I challenge the reader to find any softness in Lululemon's (LULU) fiscal 1Q19 results.
After Wednesday's closing bell, the sports apparel vendor and retailer posted its ninth straight all-around beat. Revenues of $782 million topped expectations by a respectable $27 million on a healthy combination of outstanding total comps and inorganic growth driven by new store openings. EPS of $0.74 was also ahead of estimates, rising an impressive 33% YOY.
Credit: NY Post
Lululemon seems to be faced with an encouraging combination of resilient demand for women's tops and bottoms along with very strong growth prospects in menswear, digital sales and the international business (especially in Asia). Direct to consumer revenues have now surpassed one-fourth of total sales, a positive development given general consumer behavior trends.
See comp chart below. Notice that the metric has been descending progressively over the past few quarters. But I find a 16% read in the most recent period on top of an already strong 19% last year, highly respectable.
━━━━━━━━━━━━━━━━
→ **Your task**: Please reproduce the Lululemon earnings commentary above word for word, from beginning to end.

→ **Available data**:
━━━━━━━━━━━━━━━━
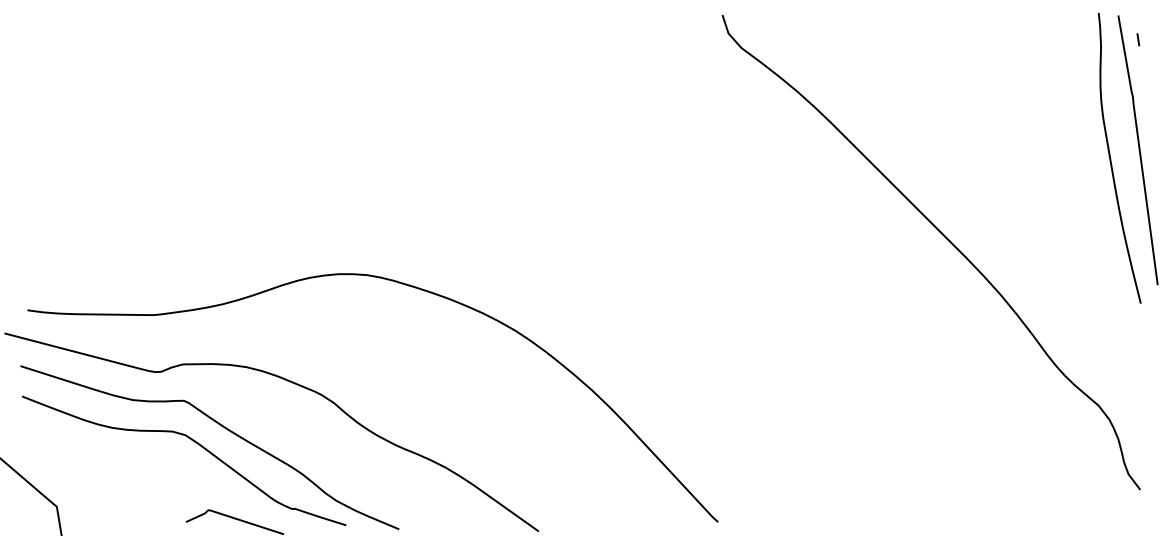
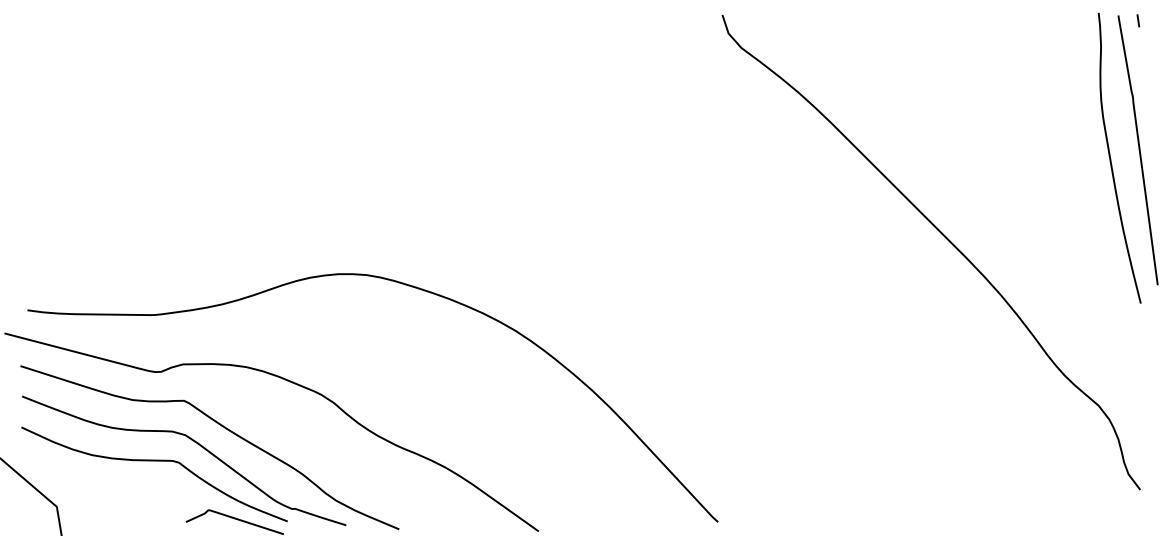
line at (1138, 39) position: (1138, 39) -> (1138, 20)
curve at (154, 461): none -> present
━━━━━━━━━━━━━━━━
→ **Solution to the exercise**:
I challenge the reader to find any softness in Lululemon's (LULU) fiscal 1Q19 results.
After Wednesday's closing bell, the sports apparel vendor and retailer posted its ninth straight all-around beat. Revenues of $782 million topped expectations by a respectable $27 million on a healthy combination of outstanding total comps and inorganic growth driven by new store openings. EPS of $0.74 was also ahead of estimates, rising an impressive 33% YOY.
Credit: NY Post
Lululemon seems to be faced with an encouraging combination of resilient demand for women's tops and bottoms along with very strong growth prospects in menswear, digital sales and the international business (especially in Asia). Direct to consumer revenues have now surpassed one-fourth of total sales, a positive development given general consumer behavior trends.
See comp chart below. Notice that the metric has been descending progressively over the past few quarters. But I find a 16% read in the most recent period on top of an already strong 19% last year, highly respectable.